**Text excerpt:**
»»

Simon Brooke wrote:
> in message <[email protected]>, 2.30 zulu-india\ ('"Mr R@t \')
> wrote:
>
>> However as others said with the Ridgeway there's not a lot which can
>> be done about the farmers; they have legally paid for the land and
>> are using it to contribute towards the local economy whilst others
>> are mostly using it for leisure (NB: I can't speak for other areas
>> as I do not know them well enough).
>
> Land is not something that people made. It became property through a
> series of acts of enclosure, some of pretty dodgy legitimacy,
<snip>
This I am aware of ; and the particular hardships that accompanied enclosure
in Scotland and the colonisation of the area by lairds who drove out the
natives in favour of sheep etc. This they did to my ancestors in Malaysia
(except without the sheep). I even have a rather battered paperback book
about this (and social problems of rural Scotland in the 1930s) which I
picked up in some charity shop in Reading, being bored at lunchtime and
wanting something to read.
A friend of mine is rather like yourself (even around the same age) and has
expounded at great length about the injustices inherent in the remnants of
the feudal system; and I agree with much of what you are saying. On the
subject of subsidies, here in England the farmers have mostly got 100% of
f**k all at the moment as the computer system intended to pay them went The
Way of the Pear, they are decreasing anyway and farmers are /(finally)/
being forced to think about the environmental damage their business methods
often cause (not without much whinging).

««

**Provided information:**
»»

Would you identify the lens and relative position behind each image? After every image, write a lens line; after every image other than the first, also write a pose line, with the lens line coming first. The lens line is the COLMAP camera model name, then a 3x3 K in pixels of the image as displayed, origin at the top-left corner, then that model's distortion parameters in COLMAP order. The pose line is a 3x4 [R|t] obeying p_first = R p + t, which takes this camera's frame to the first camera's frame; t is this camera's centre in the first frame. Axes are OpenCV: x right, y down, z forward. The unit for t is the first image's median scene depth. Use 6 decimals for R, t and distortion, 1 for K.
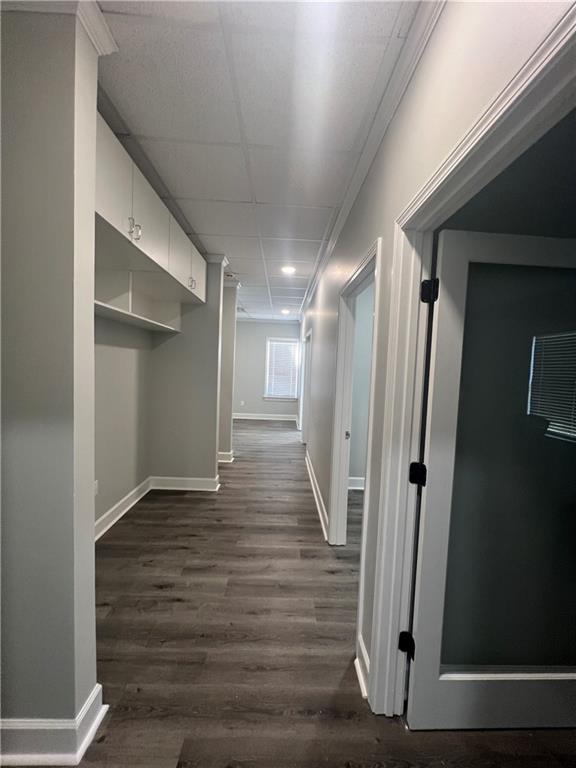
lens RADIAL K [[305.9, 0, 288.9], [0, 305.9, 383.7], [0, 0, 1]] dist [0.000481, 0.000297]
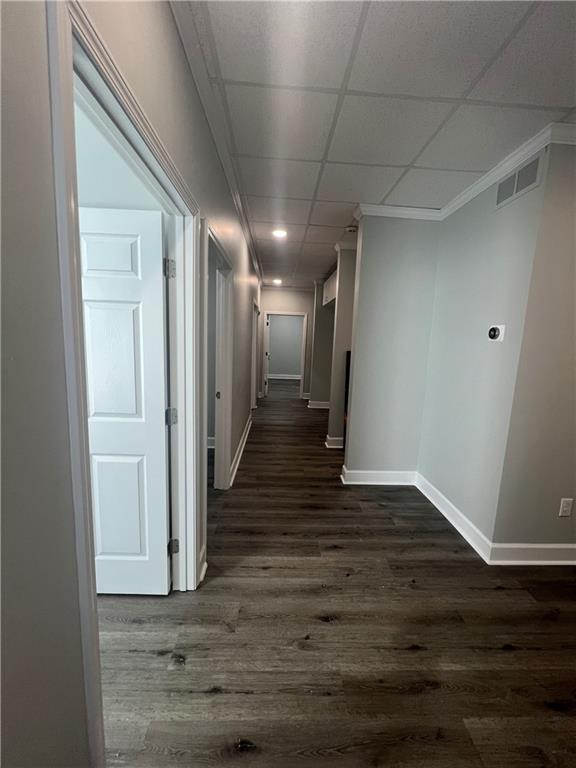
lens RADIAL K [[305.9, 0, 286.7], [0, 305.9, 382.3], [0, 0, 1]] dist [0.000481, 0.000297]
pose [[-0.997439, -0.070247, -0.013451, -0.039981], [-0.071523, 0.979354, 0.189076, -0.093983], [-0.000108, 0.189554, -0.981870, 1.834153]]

««
»»

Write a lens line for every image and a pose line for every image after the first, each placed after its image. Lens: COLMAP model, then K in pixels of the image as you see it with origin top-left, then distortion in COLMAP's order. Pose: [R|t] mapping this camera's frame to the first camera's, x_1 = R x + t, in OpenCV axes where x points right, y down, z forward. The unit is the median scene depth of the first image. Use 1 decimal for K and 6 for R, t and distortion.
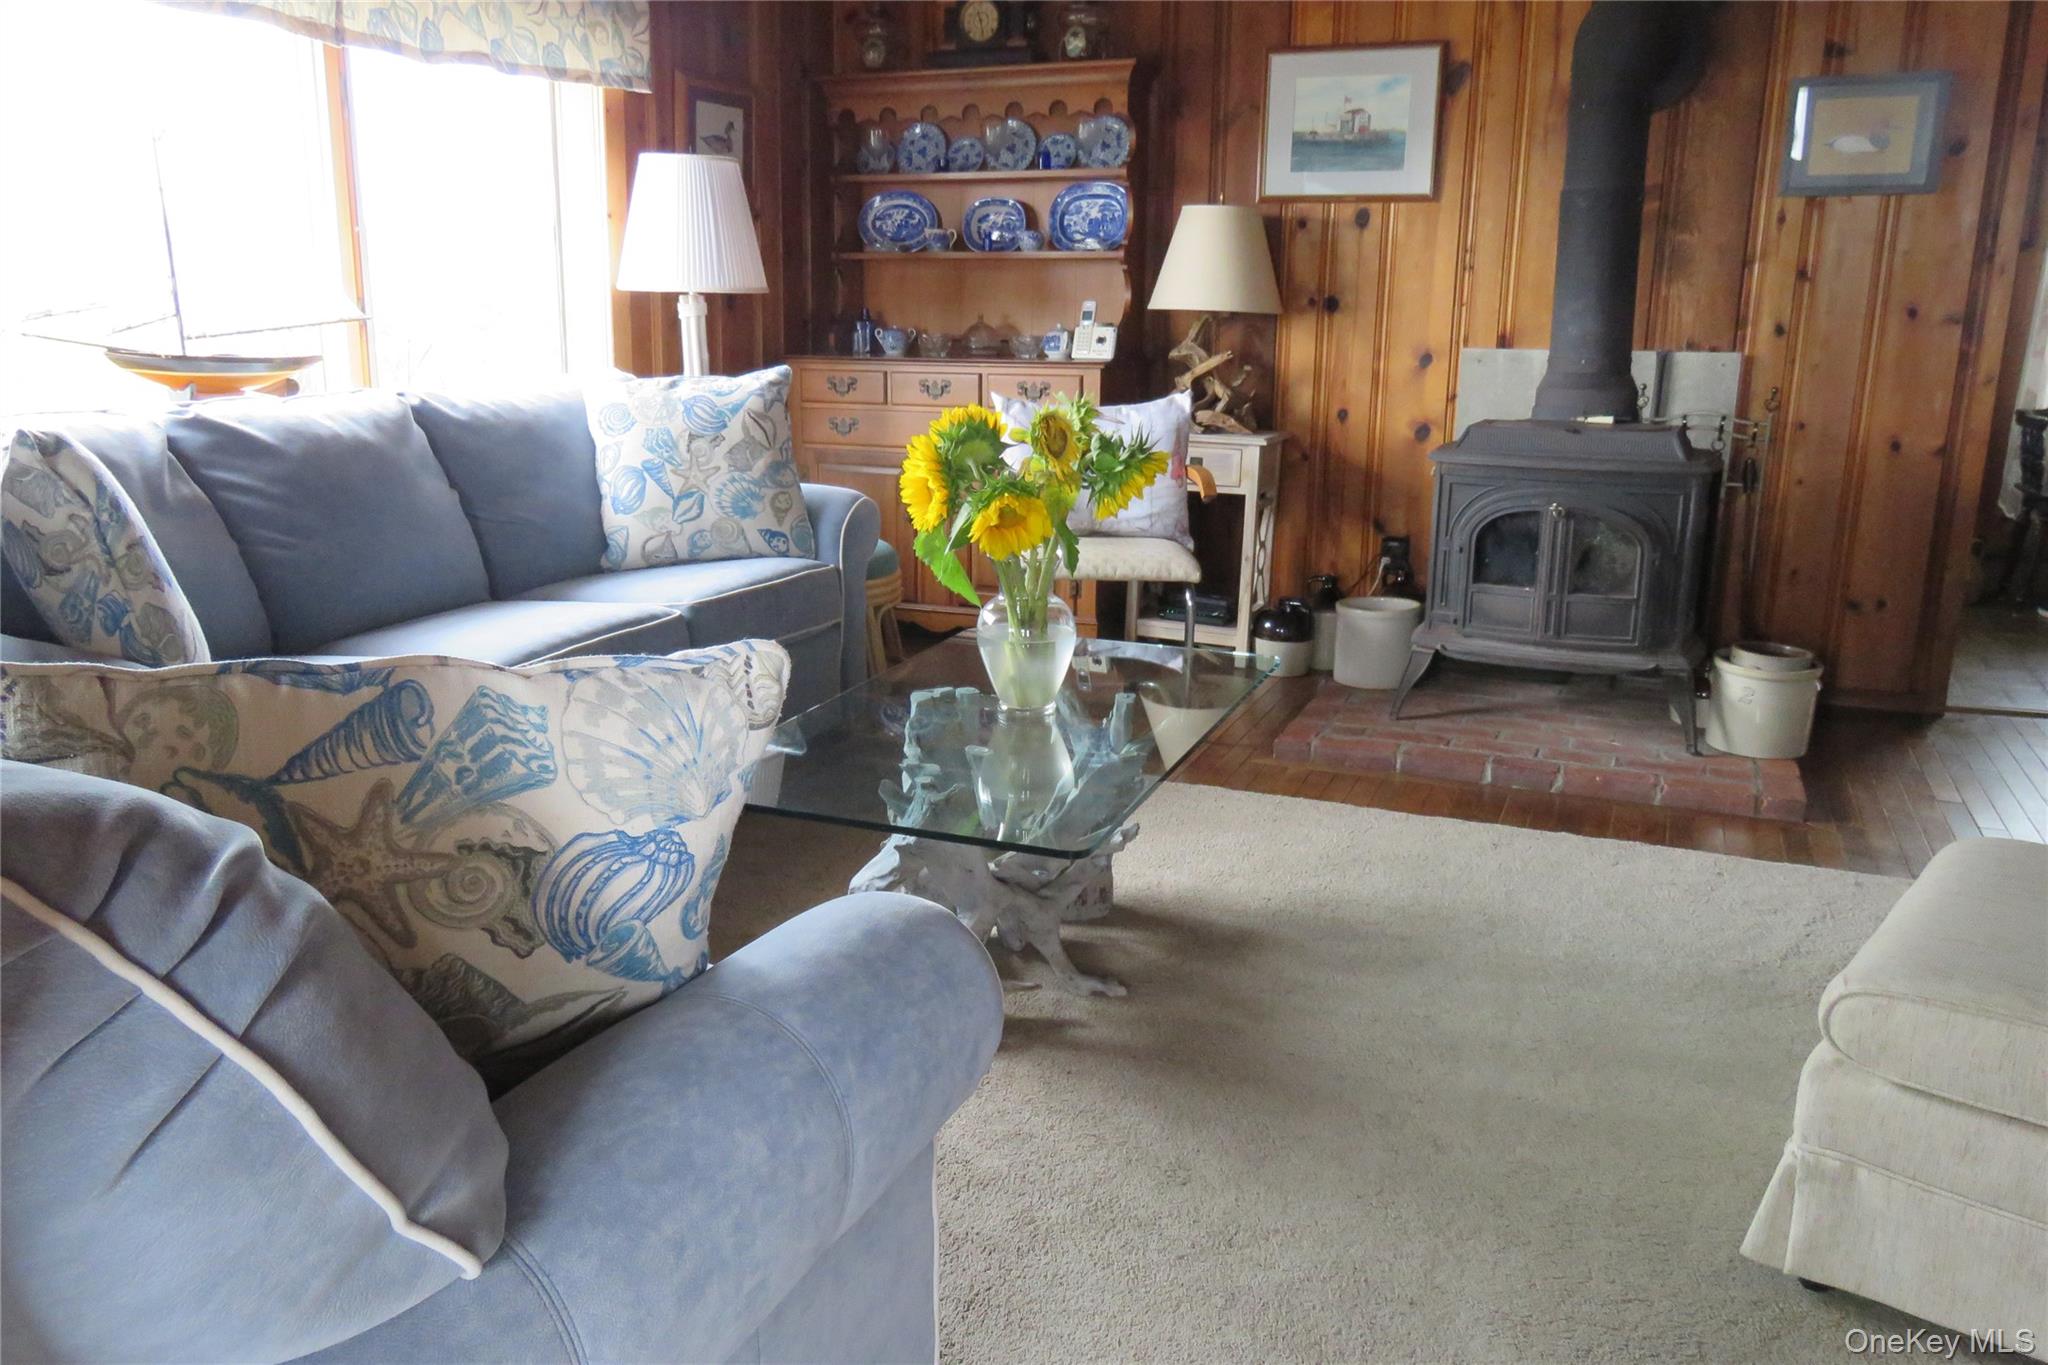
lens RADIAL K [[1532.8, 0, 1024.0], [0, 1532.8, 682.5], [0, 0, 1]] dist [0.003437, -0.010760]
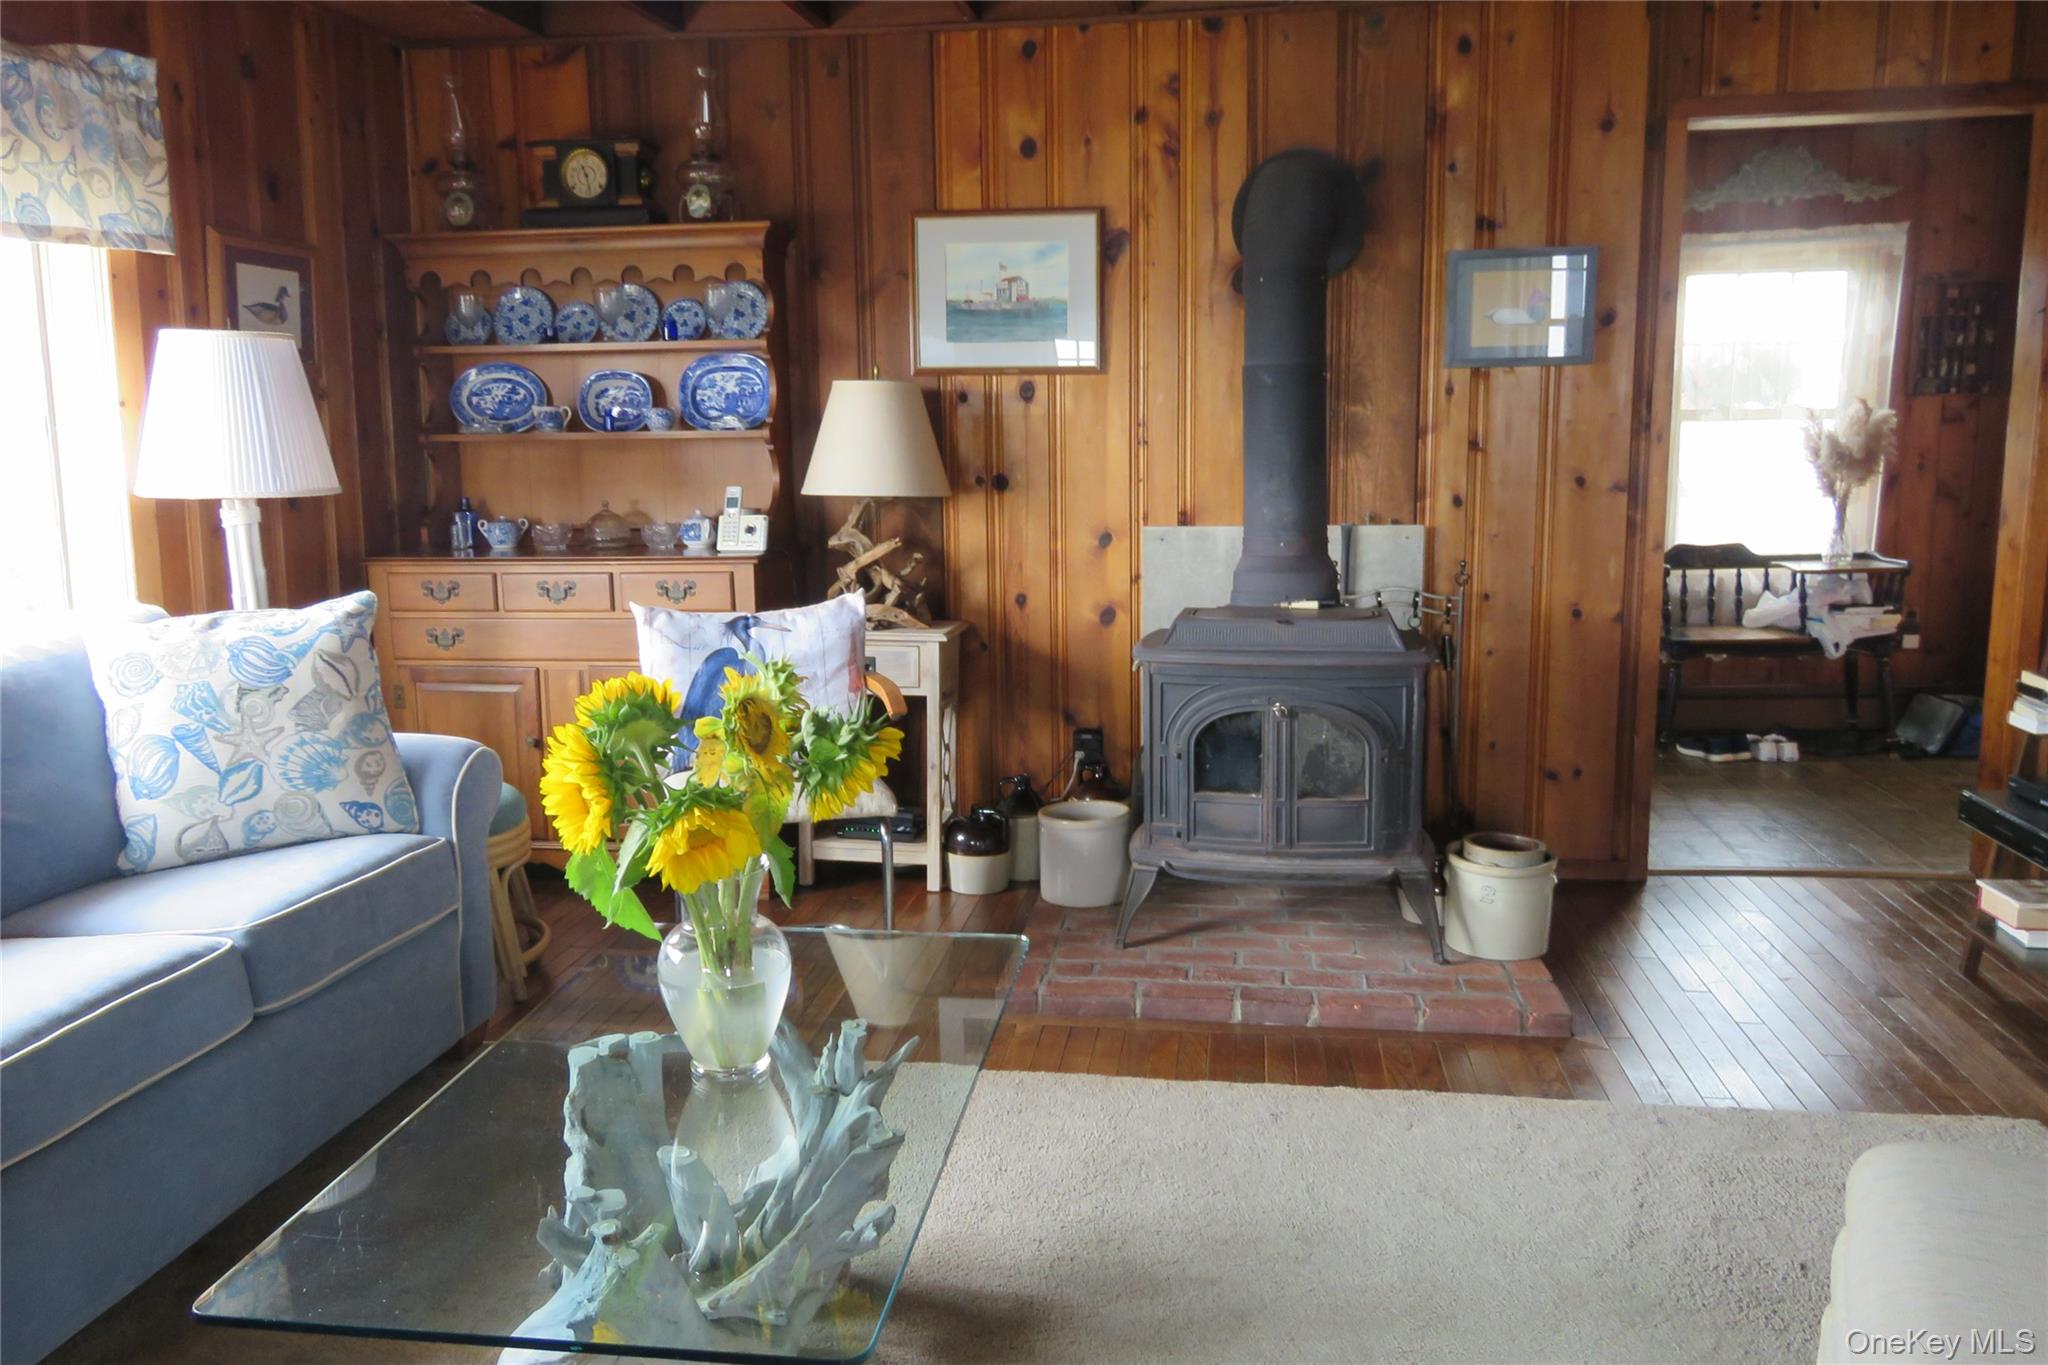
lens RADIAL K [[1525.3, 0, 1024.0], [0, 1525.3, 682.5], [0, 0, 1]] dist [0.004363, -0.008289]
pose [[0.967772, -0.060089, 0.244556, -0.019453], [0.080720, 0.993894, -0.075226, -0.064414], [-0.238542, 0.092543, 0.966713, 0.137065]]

««

**Questions:**
#1 Answer these questions about the post about farmland and enclosure.
(a) Which path is named in the quoted passage about farmers?
(b) Where was the battered paperback book picked up?
(c) According to the post, what happened to the computer system meant to pay farmers in England?
#2 In the post about farmland and enclosure, rewrite everything from "A friend of" down to "without much whinging).", renaming "feudal system" to "manorial system".
#3 Write what comes next in the post about farmland and enclosure, starting after its last sentence.
The records have no connection to the post about farmland and enclosure.

**Task responses:**
#1
(a) The Ridgeway.
(b) In a charity shop in Reading.
(c) It went The Way of the Pear.

#2
A friend of mine is rather like yourself (even around the same age) and has
expounded at great length about the injustices inherent in the remnants of
the manorial system; and I agree with much of what you are saying. On the
subject of subsidies, here in England the farmers have mostly got 100% of
f**k all at the moment as the computer system intended to pay them went The
Way of the Pear, they are decreasing anyway and farmers are /(finally)/
being forced to think about the environmental damage their business methods
often cause (not without much whinging).

#3
However back to the Ridgeway in SE/SW England, in the 21st century. I've
checked out a lot of the farms and local businesses around there whilst
researching the background behind a rave organiser getting an ASBO; and
found that although large landowners *do* own the ultimate title to the
land; most of it is rented to smaller businesses which have to shoulder the
business risk - they *are* being squeezed by competition from cheaper
imports/all the usual stuff; and like it or not these local yokels do employ
people in the vicinity and have enough power to play nimby when they see the
Great Unwashed on their land in any kind of wheeled contrivance or even on
foot (like any other middle englander does nowadays) but at the same time
all the leisure users are just fighting one another...
What I am getting at is that the actual right of access to this land is
fragile enough as it is and all the conflict just seems to end up in yet
*another* activity being banned/controlled/nannied. I personally think the
fears of nimbys *are* mostly tinfoil helmet style paranoia - but self
regulation isn't working for anybody and multiple wrongs aren't making
anything right. But does anyone have a solution rather than just a
complaint?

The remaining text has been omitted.